Effects of enamel matrix derivative on Porphyromonas gingivalis.

BACKGROUND: Enamel matrix derivative (EMD) is used during periodontal surgery for the regeneration of periodontal tissue. It consists of the amelogenin fraction of porcine enamel matrix (AMEL) suspended in a vehicle of propylene glycol alginate (PGA). EMD-treated sites appear to heal with less inflammation. It has been suggested that antimicrobial properties of EMD might account for improved healing in vivo. The objectives of this study were: 1) to determine the antibacterial effects of EMD on the periodontal pathogen Porphyromonas gingivalis and 2) to establish the component(s) of EMD that are responsible for this effect. METHODS: The antimicrobial effects were determined in vitro using the broth dilution assay.
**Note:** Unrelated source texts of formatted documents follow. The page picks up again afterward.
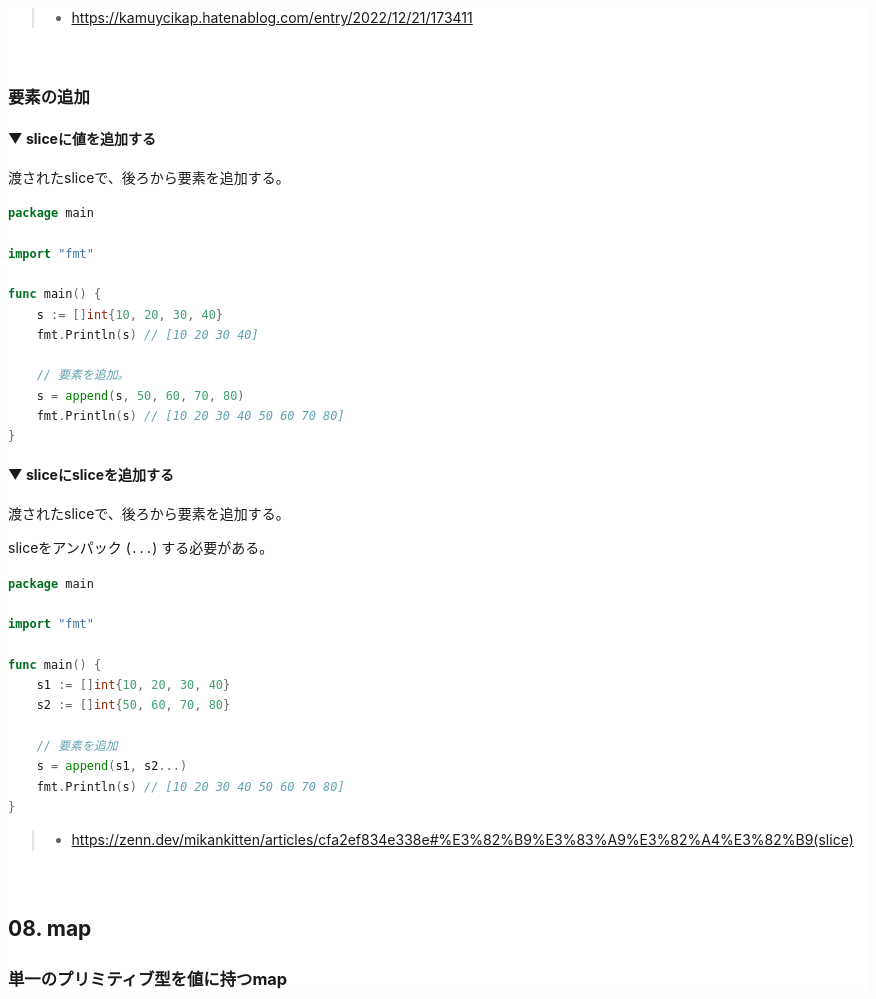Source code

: > - https://kamuycikap.hatenablog.com/entry/2022/12/21/173411

<br>

### 要素の追加

#### ▼ sliceに値を追加する

渡されたsliceで、後ろから要素を追加する。

```go
package main

import "fmt"

func main() {
	s := []int{10, 20, 30, 40}
	fmt.Println(s) // [10 20 30 40]

	// 要素を追加。
	s = append(s, 50, 60, 70, 80)
	fmt.Println(s) // [10 20 30 40 50 60 70 80]
}
```

#### ▼ sliceにsliceを追加する

渡されたsliceで、後ろから要素を追加する。

sliceをアンパック (`...`) する必要がある。

```go
package main

import "fmt"

func main() {
	s1 := []int{10, 20, 30, 40}
	s2 := []int{50, 60, 70, 80}

	// 要素を追加
	s = append(s1, s2...)
	fmt.Println(s) // [10 20 30 40 50 60 70 80]
}
```

> - https://zenn.dev/mikankitten/articles/cfa2ef834e338e#%E3%82%B9%E3%83%A9%E3%82%A4%E3%82%B9(slice)

<br>

## 08. map

### 単一のプリミティブ型を値に持つmap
P. gingivalis at a starting inoculum of 10(9) colony forming units/ml was treated with EMD, AMEL, and PGA in Hank's balanced salt solution (HBSS) for 1, 3, and 24 hours. The CFU/ml of P. gingivalis recovered on enriched Brucella blood agar was determined at 6 and 10 days. RESULTS: EMD (containing AMEL and PGA) or PGA alone eliminated recoverable CFUs of P. gingivalis. Interestingly, AMEL in HBSS increased recoverable CFUs from 8.62 log CFU/ml to 8.93 log CFU/ml. Further analysis of the dose response at concentrations of 0.3, 3, and 30 mg/ml of AMEL in HBSS revealed that only 30 mg/ml (clinical concentration) increased CFUs of P. gingivalis relative to baseline (from 8.8 log CFU/ml to 9.2 log CFU/ml in 3 hours). Additionally, AMEL was compared to a protein control bovine serum albumin (BSA) to determine whether this effect was unique to AMEL. A marked increase in recoverable CFUs occurred with the AMEL (increasing from 8.8 log CFU/ml to 9.47 log CFU/ml), but not with BSA. CONCLUSIONS: EMD possesses antimicrobial properties that can be attributed to the propylene glycol alginate vehicle. The amelogenin fraction of porcine enamel matrix in enamel matrix derivative (i.e., AMEL) is not antibacterial for P. gingivalis and was shown to increase recoverable CFUs.